> [Text block]:
When a preempting device is rebooted, HSRP preemption communication should not begin until the router has established full connectivity with the rest of the network. This situation allows the routing protocol convergence to occur more quickly, after the preferred router is in an active state.

To accomplish this setup, measure the system boot time and set the HSRP preemption delay to a value that is about 50% greater than the boot time of the device. This value ensures that the router establishes full connectivity to the network before the HSRP communication occurs.

HSRP Timers

An HSRP hello message contains the priority of the router, the hello time, and the hold time parameter values. The hello timer parameter value indicates the interval of time between the hello messages that the router sends. The hold time parameter value indicates how long the current hello message is considered valid. The standby timers command includes an msec parameter to allow for subsecond failovers. Lowering the hello timer results in increased traffic for hello messages and should be used cautiously.

If an active router sends a hello message, the receiving routers consider the hello message to be valid for one hold time period. The hold time value should be at least three times the value of the hello time. The hold time value must be greater than the value of the hello time.

You can adjust the HSRP timers to tune the performance of HSRP on distribution devices in order to increase their resilience and reliability in routing packets off the local LAN.

By default, the HSRP hello time is 3 seconds, and the hold time is 10 seconds, which means the failover time could be as much as 10 seconds for clients to start communicating with the new default gateway. Sometimes, this interval may be excessive for application support. The hello time and the hold time parameters are configurable. To configure the time between the hello messages and the time before other group routers declare the active or standby router to be nonfunctioning, enter the following command in interface configuration mode:

Router(config-if)# standby group-number timers [msec] hellotime [msec] holdtime

The hello interval is specified in seconds (1 to 255) unless the msec keyword is used. The dead interval, also specified in seconds (1 to 255), is a time before the active or standby router is declared to be down, unless the msec keyword is used.

The hello and dead timer intervals must be identical for all the devices within an HSRP group.

To reinstate the default standby timer values, enter the no standby group-number timers command.

Ideally, to achieve fast convergence, the timer values should be configured to be as low as possible. Within milliseconds after the active router fails, the standby router can detect the failure, expire the hold time interval, and assume the active role.

> [Exercise directions]:
Reproduce word for word the part of the HSRP text starting with "The hello and" and going on through "group-number timers command.".

> [Extracted entries]:
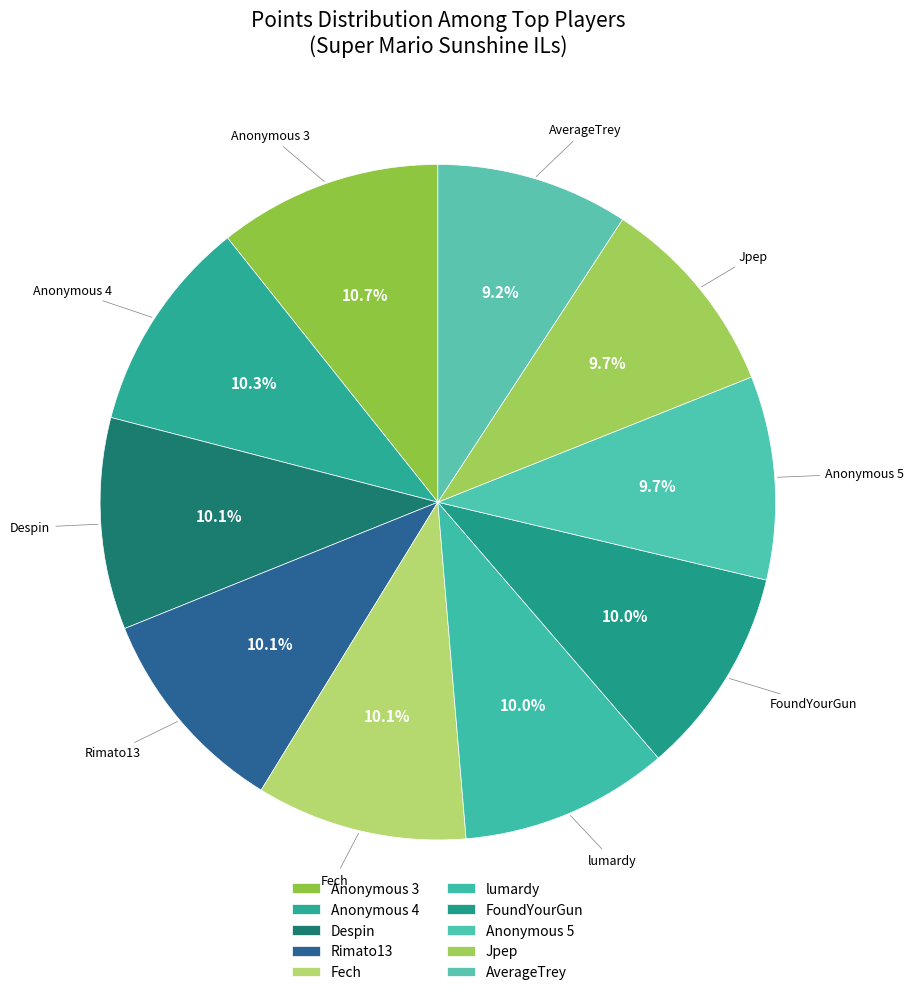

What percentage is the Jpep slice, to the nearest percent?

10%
...
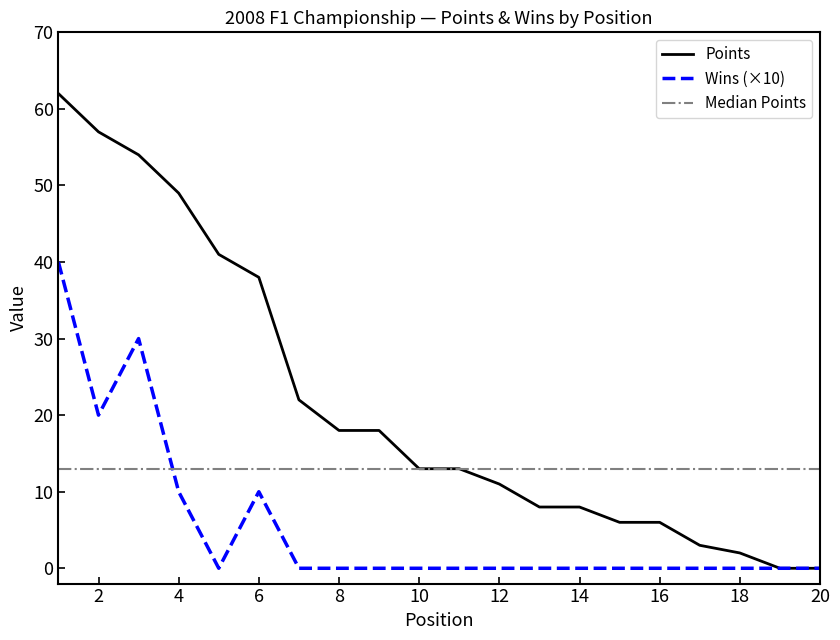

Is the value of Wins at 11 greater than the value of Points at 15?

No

> [Response to this exercise]:
The hello and dead timer intervals must be identical for all the devices within an HSRP group.

To reinstate the default standby timer values, enter the no standby group-number timers command.